About this exercise:
Copy each record below faithfully, leaving out images.

Data under study:

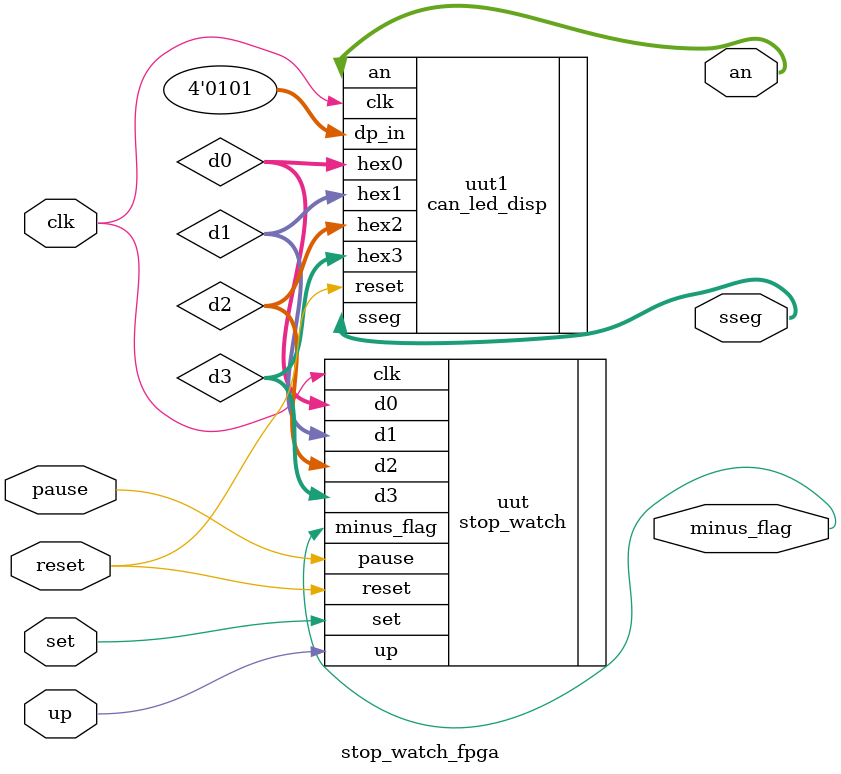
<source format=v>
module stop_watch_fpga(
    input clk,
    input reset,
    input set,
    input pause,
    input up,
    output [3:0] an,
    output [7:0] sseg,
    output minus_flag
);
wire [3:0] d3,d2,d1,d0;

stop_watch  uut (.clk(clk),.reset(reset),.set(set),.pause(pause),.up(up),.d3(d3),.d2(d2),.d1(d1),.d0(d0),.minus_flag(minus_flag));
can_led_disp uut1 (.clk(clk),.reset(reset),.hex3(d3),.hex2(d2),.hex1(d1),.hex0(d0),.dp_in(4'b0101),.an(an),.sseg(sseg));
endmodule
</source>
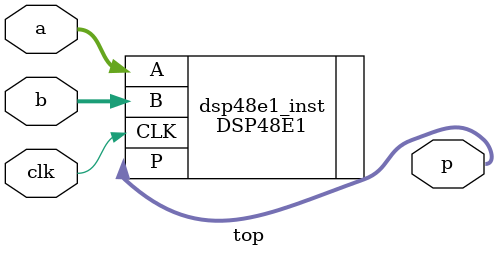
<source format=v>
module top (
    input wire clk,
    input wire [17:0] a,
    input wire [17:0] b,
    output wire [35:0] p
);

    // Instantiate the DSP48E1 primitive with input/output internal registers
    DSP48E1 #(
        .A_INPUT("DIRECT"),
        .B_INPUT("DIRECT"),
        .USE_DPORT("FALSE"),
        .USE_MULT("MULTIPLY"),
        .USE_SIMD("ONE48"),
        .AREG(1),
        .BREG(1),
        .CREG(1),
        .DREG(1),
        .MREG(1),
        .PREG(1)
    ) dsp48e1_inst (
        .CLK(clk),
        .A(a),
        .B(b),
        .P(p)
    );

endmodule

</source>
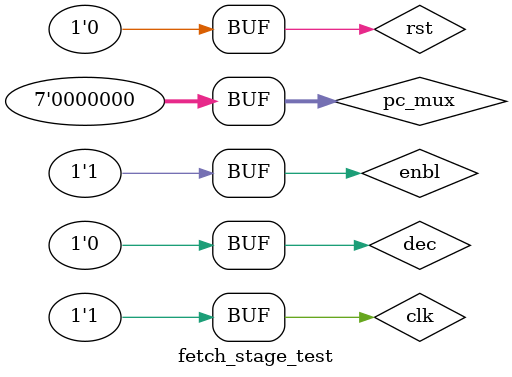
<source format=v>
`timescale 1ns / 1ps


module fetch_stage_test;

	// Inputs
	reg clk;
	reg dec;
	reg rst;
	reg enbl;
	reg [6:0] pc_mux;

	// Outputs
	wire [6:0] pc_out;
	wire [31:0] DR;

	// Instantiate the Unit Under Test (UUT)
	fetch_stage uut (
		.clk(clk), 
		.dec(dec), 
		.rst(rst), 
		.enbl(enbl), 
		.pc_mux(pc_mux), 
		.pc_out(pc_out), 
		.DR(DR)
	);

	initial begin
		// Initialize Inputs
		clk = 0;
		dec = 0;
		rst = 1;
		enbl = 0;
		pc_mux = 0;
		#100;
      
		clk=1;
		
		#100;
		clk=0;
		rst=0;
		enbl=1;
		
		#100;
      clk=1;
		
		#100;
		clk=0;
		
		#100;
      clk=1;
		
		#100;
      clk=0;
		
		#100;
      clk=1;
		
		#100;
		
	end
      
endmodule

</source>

Solution for this task:
<source format=v>
module stop_watch_fpga(
    input clk,
    input reset,
    input set,
    input pause,
    input up,
    output [3:0] an,
    output [7:0] sseg,
    output minus_flag
);
wire [3:0] d3,d2,d1,d0;

stop_watch  uut (.clk(clk),.reset(reset),.set(set),.pause(pause),.up(up),.d3(d3),.d2(d2),.d1(d1),.d0(d0),.minus_flag(minus_flag));
can_led_disp uut1 (.clk(clk),.reset(reset),.hex3(d3),.hex2(d2),.hex1(d1),.hex0(d0),.dp_in(4'b0101),.an(an),.sseg(sseg));
endmodule
</source>
<source format=v>
module top (
    input wire clk,
    input wire [17:0] a,
    input wire [17:0] b,
    output wire [35:0] p
);

    // Instantiate the DSP48E1 primitive with input/output internal registers
    DSP48E1 #(
        .A_INPUT("DIRECT"),
        .B_INPUT("DIRECT"),
        .USE_DPORT("FALSE"),
        .USE_MULT("MULTIPLY"),
        .USE_SIMD("ONE48"),
        .AREG(1),
        .BREG(1),
        .CREG(1),
        .DREG(1),
        .MREG(1),
        .PREG(1)
    ) dsp48e1_inst (
        .CLK(clk),
        .A(a),
        .B(b),
        .P(p)
    );

endmodule

</source>
<source format=v>
`timescale 1ns / 1ps


module fetch_stage_test;

	// Inputs
	reg clk;
	reg dec;
	reg rst;
	reg enbl;
	reg [6:0] pc_mux;

	// Outputs
	wire [6:0] pc_out;
	wire [31:0] DR;

	// Instantiate the Unit Under Test (UUT)
	fetch_stage uut (
		.clk(clk), 
		.dec(dec), 
		.rst(rst), 
		.enbl(enbl), 
		.pc_mux(pc_mux), 
		.pc_out(pc_out), 
		.DR(DR)
	);

	initial begin
		// Initialize Inputs
		clk = 0;
		dec = 0;
		rst = 1;
		enbl = 0;
		pc_mux = 0;
		#100;
      
		clk=1;
		
		#100;
		clk=0;
		rst=0;
		enbl=1;
		
		#100;
      clk=1;
		
		#100;
		clk=0;
		
		#100;
      clk=1;
		
		#100;
      clk=0;
		
		#100;
      clk=1;
		
		#100;
		
	end
      
endmodule

</source>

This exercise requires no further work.